彼は私の肩を引き寄せ、包み込むように抱きしめた。

「人間はドワーフのように体が丈夫で長生きでもなくエルフのように気高い魂を持つ種族ではない。寿命は短く欲望のためには簡単に人を裏切り互いに殺しあう。それでも人間は互いに近づいて温もりを与え、強い者が弱い者を助けて生き抜いた。俺がお前を気にかけたのは自分が10くらいの子供の時だ。ボロミアの弟として紹介された5歳のお前は弱々しく頼りなげでいつも抱きしめていなければどこかへ消えてしまいそうだった」

私を抱く彼の手の力が強くなった。胸の鼓動と脈打つ血の流れがはっきり聞こえる。

「今の私はそのような弱々しい子供ではない。自分の運命を悟り、それにしたがってどう動けばよいかわかっている」
「わかってはいない!鞭打たれるのを恐れ執政の言いなりになっている。いいかファラミア、20年前に戻り5歳の子供の心で周りの者の心を感じ取れ。ボロミアがどれほど弟のお前を愛し慈しんで見守ってきたかわかるだろう。城にいた侍女や衛兵、中には執政の命令でやむを得ずお前を鞭打った者もいたであろう、だが内心はどれほどそのことで悩み苦しんだかお前にはわかっていたはずだ。俺やイシリアンの野伏の心を読むことなどお前にとってはたやすいはずだ。お前は人だけでなく時には獣の心さえ読み自由にあやつることができる。イシリアンの森に暮らす生き物、木々や岩山、この洞窟や足元の石ですら心あるならばお前の死ではなく生を望んでいる。聞こえるだろう、お前を見守るものの声が・・・・」
「聞こえるのは君の胸の鼓動と血が流れる音ばかりだ」

私は言いながら小さな声で笑った。彼はまたまだ完全に満たされてはいない欲望をおさえつけようと必死で戦ってもいた。

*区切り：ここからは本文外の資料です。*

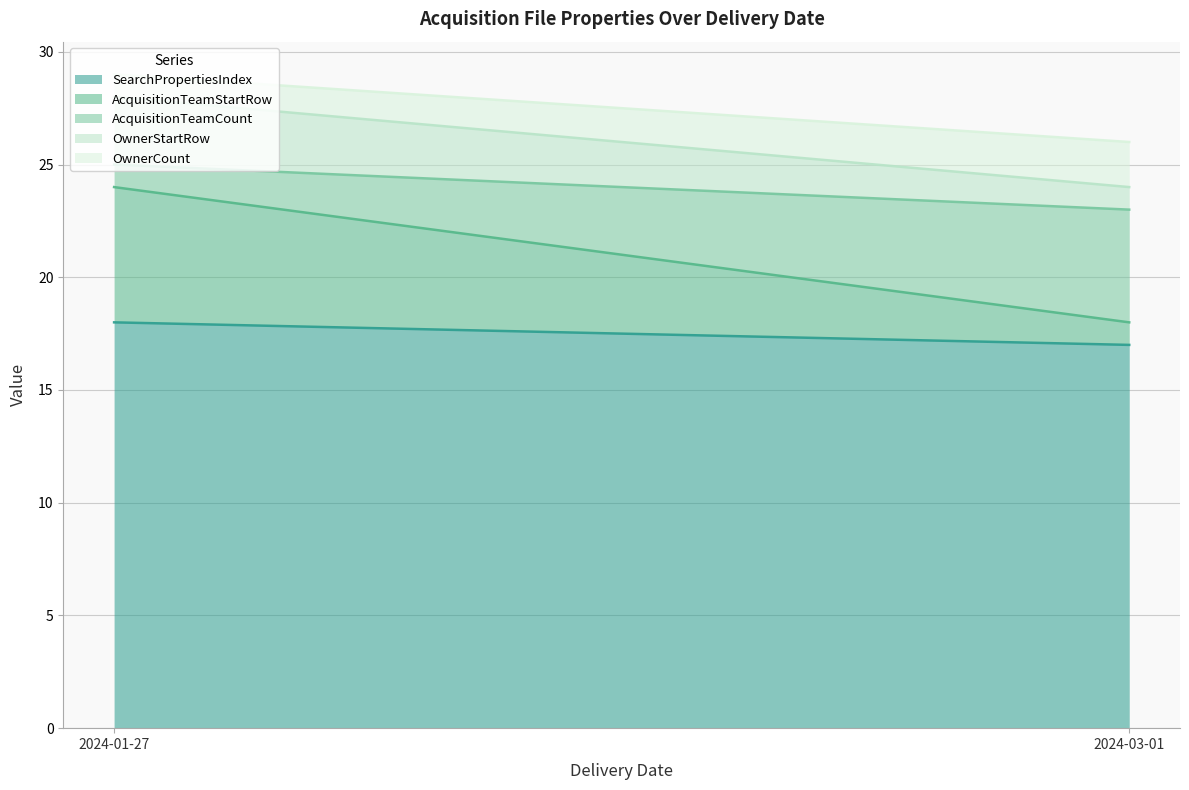

Where is OwnerCount nearest to the value 1?

2024-01-27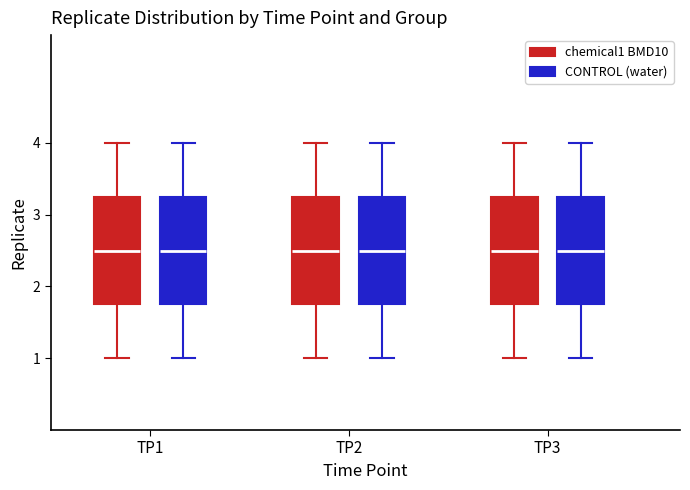

Reading left to right, read every box against the y-axis: the position of its median line, the range the box covers, and the ends of its whiskers. The values are not printed on the chart, so give them approximately, as read against the axis.

TP1 (chemical1 BMD10): median 2.5, box 1.8 to 3.3, whiskers 1.0 to 4.0
TP1 (CONTROL (water)): median 2.5, box 1.8 to 3.3, whiskers 1.0 to 4.0
TP2 (chemical1 BMD10): median 2.5, box 1.8 to 3.3, whiskers 1.0 to 4.0
TP2 (CONTROL (water)): median 2.5, box 1.8 to 3.3, whiskers 1.0 to 4.0
TP3 (chemical1 BMD10): median 2.5, box 1.8 to 3.3, whiskers 1.0 to 4.0
TP3 (CONTROL (water)): median 2.5, box 1.8 to 3.3, whiskers 1.0 to 4.0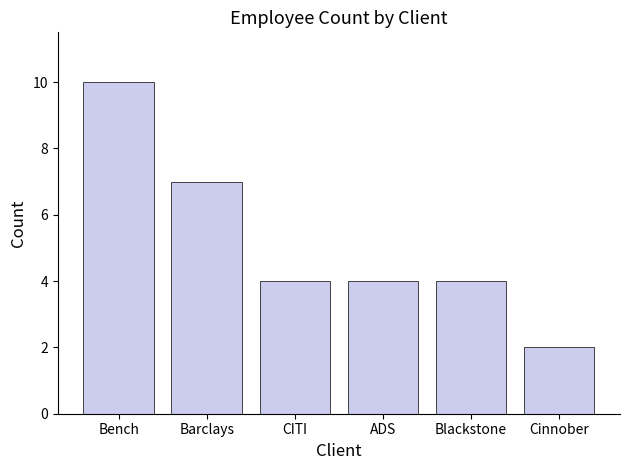

Approximately how many times larger is the value at Bench compared to ADS?

2.5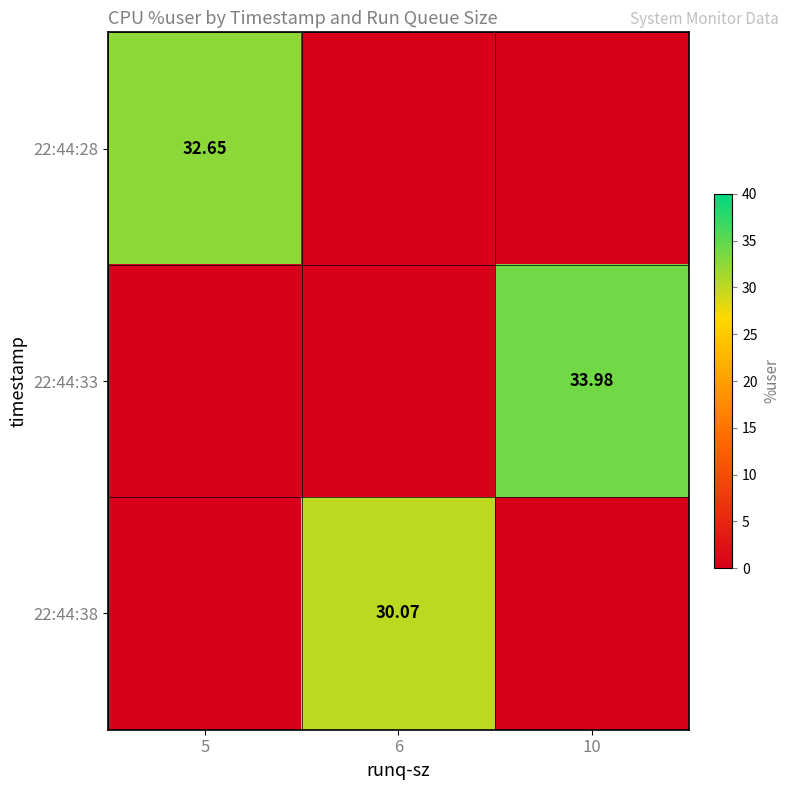

At which label is 22:44:33 closest to 16?

5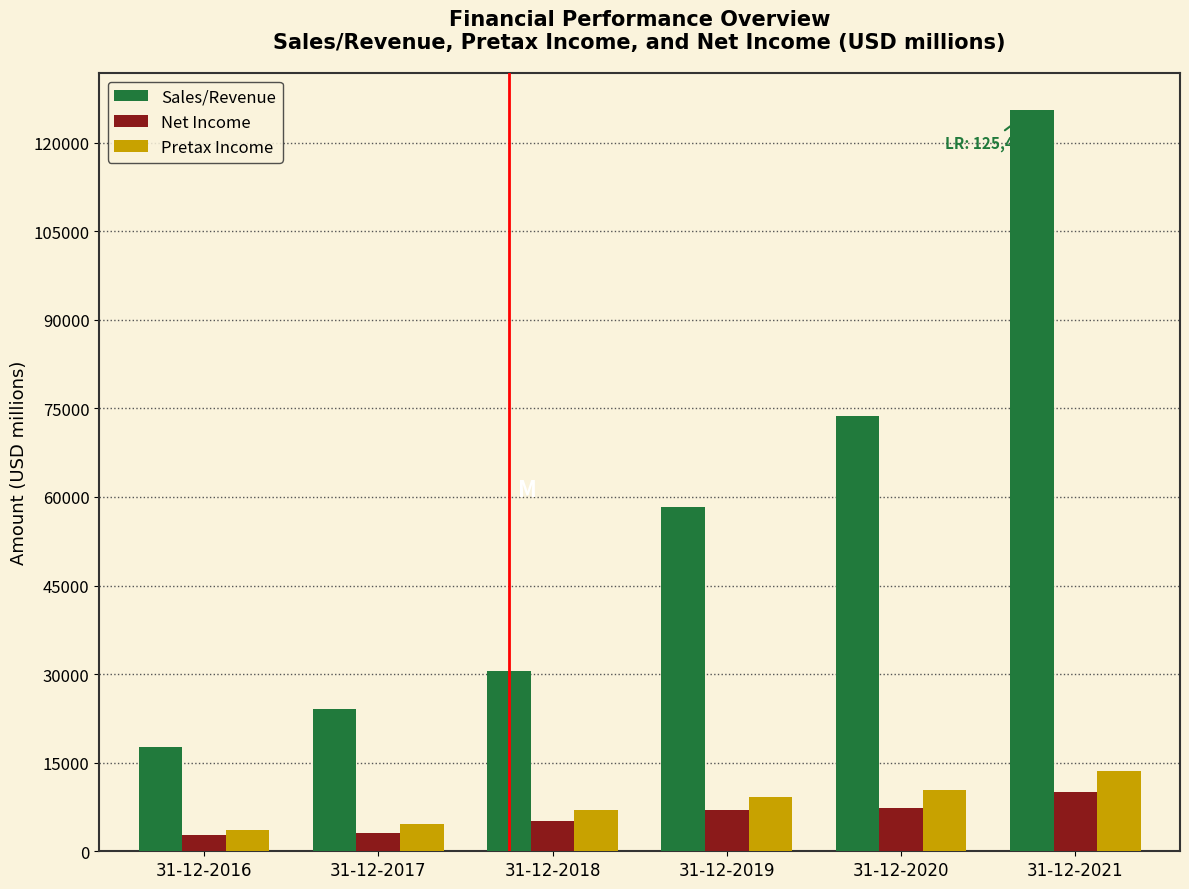

Which series has the largest total across all categories?

Sales/Revenue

「でも不思議と心は落ち着く。こうやって目を閉じ君の温もりを感じるだけで充分だ。もう一度この場所にもどってこよう。たとえそれが父の命令にそむくことになっても・・・・」
「ファラミア、わかってくれたのか!」

ゆっくりとうなずき再び体を横たえた。この夜、全てのものが私の生を望み見守ってくれている、そしてもっとも強い力を持つ者が私の体に覆いかぶさり、激しい性の動作を繰り返した。



                                    −つづくー





後書き
 今回の話でマルディルは一番よい役です。5歳年上、ボロミアの友人という設定でファラミアを独り占め、こうしたいと思う行動やセリフは全部彼に託しています。